Jimmy had been in Italy for five months and he still was not used to his friends dieing. “People say you get used to friends dieing, but gettin’ used to people dieing is somethin’ I hope I never get used to. The guys who do, walk around with blank stares, like there is no one home,” wrote Jimmy in his journal. As he put the letter in his journal the air siren began to go off. So he threw on his flight suit, and headed to the briefing tent.
In the tent, Jimmy learned the squadron was to have an emergency mission to bomb an industrial park in northern Italy, which was about to ship a new type of tank armor that was impenetrable to anything that the Allies had, as well as a new German armor piercing shell.
After settling into his seat in the plane, Jimmy noticed that he was not nearly as nervous as he normally was. When the engines started, they let out a roar, and the plane was covered in a plume of smoke.
As the squadron flew over the Italian coast Jimmy and the other gunners made their way to their positions to prepare for the Luftwaffe fighters hiding in the clouds. When he finally managed to cram himself into his tiny nose-gunner compartment, fifteen German Focke-Wulf 190s dove out of the clouds and attacked the squadron.
“These damn 190s are like the nats back home,” yelled Jimmy over the intercom system. Leading a 190 with his gun, Jimmy felt his heart racing. As he pulled the trigger he was pelted with the hot spent shells from his cannon.
The intercom system in the plane was alive with the chatter of the gunners telling each other where the German fighters were heading.
“Jimmy, we got one comin’ up from behind, get him as he goes over”
“Daniels, two comin’ in low and fast at 3 o’clock”
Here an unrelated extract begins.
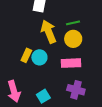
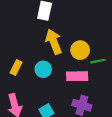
green line: (73, 23) -> (98, 61), moved
yellow rectangle: (26, 55) -> (16, 67), moved

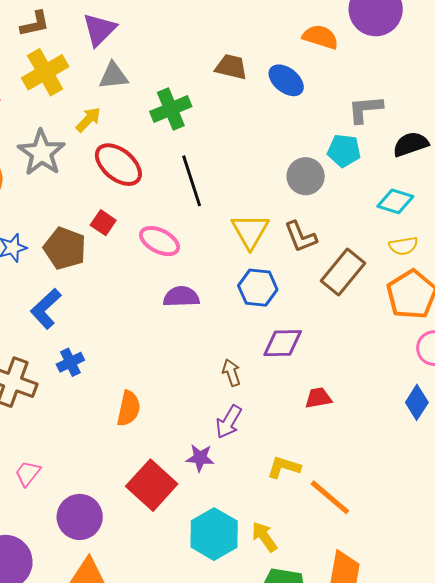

By now the sky was full of 190s. “Man this is like a pheasant hunt back home,” yelled Daniels. Soon Jimmy realized that he has been shooting so much that his barrel was white hot, almost the color of a pair of angel’s wings.
Next thing Jimmy knew, there was a 190 headed straight for him, his heart began to beat so hard that it seemed like it was about to jump out. Squeezing the trigger as hard as he could, bullets begin to fly out of his twin cannons. They tore into the 190. Jimmy saw chunks of the wings fly off behind the muzzle flashes of the 190, which could have illuminated even the darkest night. Finally, the engine burst into flames and Jimmy watched the plane as it made a dive toward the ground.
All of a sudden the plane was shook by an explosion. Captian Williams called over the intercom,
“What was that”
“Turbulence I think,” says Ware
“Jimmy you see anything?”
He scanned the sky, and saw black smoke pouring out of a plane in the lower level of the formation, as it fell to the ground.
“Captain Williams, it’s Major Owen’s plane sir, its left wing is gone!”
When squadron was over the target area, the sound of the bomb bay doors opening was like sweet music to Jimmy. Then all of a sudden, it was like a downpour on a summer after noon. The sky is full of green chucks of metal, and in a matter of seconds the sky was clear as if nothing happened.
The ride home was all a bit of a blur to Jimmy. It was not until he heard the screech of the tires on the runway that he realized that he was home. When he got back to his tent after the debriefing, he pulled out his journal, “Able #1 got a direct hit at the base of left wing. Immediately burst into solid flame, wing buckled up. Fuselage went down, other wing up. Then whole mass flaming wreckage. Went down…an inferno with 10 men in its heart…will never forget it. Knew all the boys. Close my eyes, there it is. Said a little prayer for their souls. That gets you somewhere that the medicine can’t reach.”